Phew. He told of his son majoring in philosophy. (Reminded me of the founder of one of the nation’s leading career-oriented online providers confiding that his child was majoring in sociology on a traditional campus.)

Despite Zandi’s general optimism, the risks include interest rates and a mélange of global issues, Zandi noted, adding that even Ebola could undermine traveling and spending (may not be rational to be so concerned about it, but people are). In response to a question, Zandi said he doesn’t think income and wealth inequality is a big issue in a given year, compared with the lack of labor. No one’s going to be writing a book about income inequality soon, he said. Really?

In his keynote address, former Maine Gov. John E. Baldacci, now at the law firm of Pierce Atwood, cited the importance of energy and exports in the region’s economic future.
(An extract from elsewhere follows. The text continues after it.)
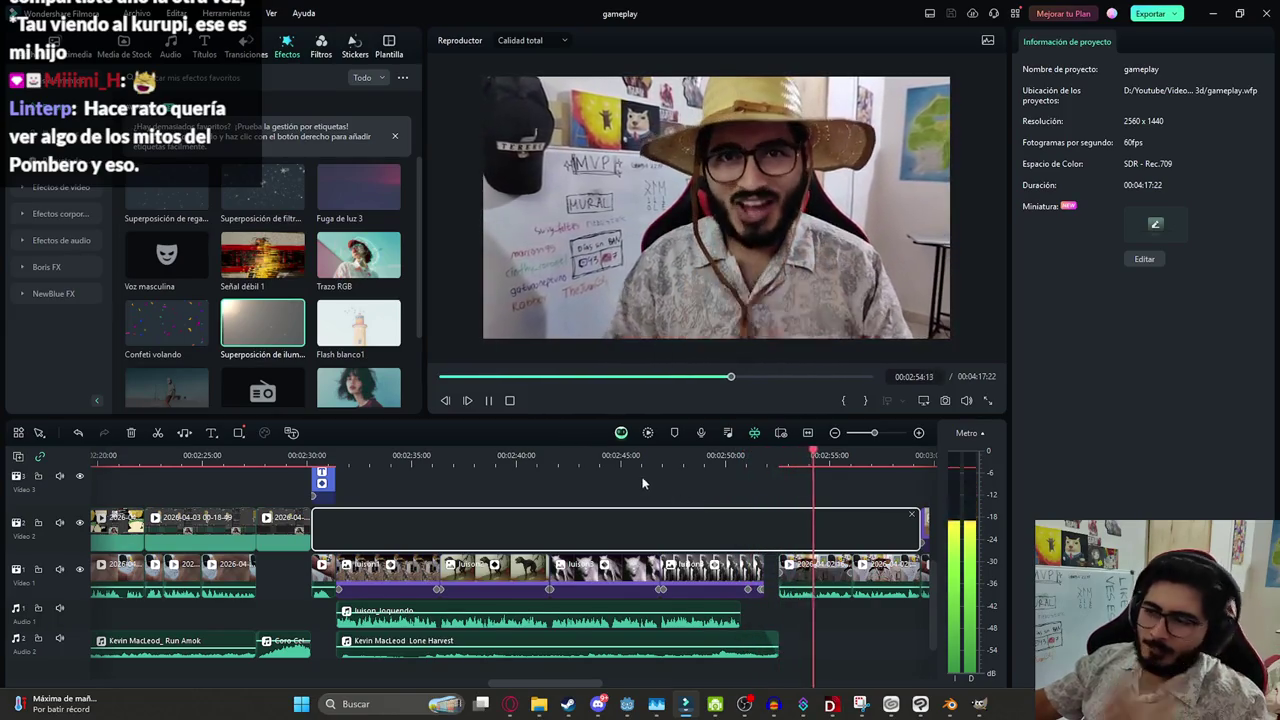
{"action": "scroll", "coordinate": [643, 483], "scroll_direction": "down", "scroll_amount": 2, "text": "ctrl"}
{"action": "scroll", "coordinate": [600, 480], "scroll_direction": "down", "scroll_amount": 2, "text": "ctrl"}
{"action": "scroll", "coordinate": [533, 475], "scroll_direction": "down", "scroll_amount": 2, "text": "ctrl"}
He hailed natural gas as the foundation fuel, while the region works toward renewables, including solar, tidal and wood.

He tied exports to tourism, noting that the owner of New Balance sneakers was introduced to Maine via ski vacations, where he was treated well, then announced plans to open plants in the state.

In a concluding panel, William Guenther, chair and CEO of Mass Insight, boasted: “Massachusetts has benefited for years from the talent cluster that we have offered business.” He noted, however, that technology-focused jobs are growing in such areas as big data analytics, cybersecurity, and computer sciences, but the state is not producing enough college graduates with degrees in science, technology, engineering or math (STEM) to keep up with demand from business. "Jobs will always come to where the talent is,” said Guenther.

Jobs also go where there’s energy work. The state and Canadian province with the most explosive job sectors are oil- and gas-rich North Dakota and Alberta.

John O. Harney is executive editor of The New England Journal of Higher Education, the online publication of the New  England Board of Higher Education (nebhe.org), where this column originated.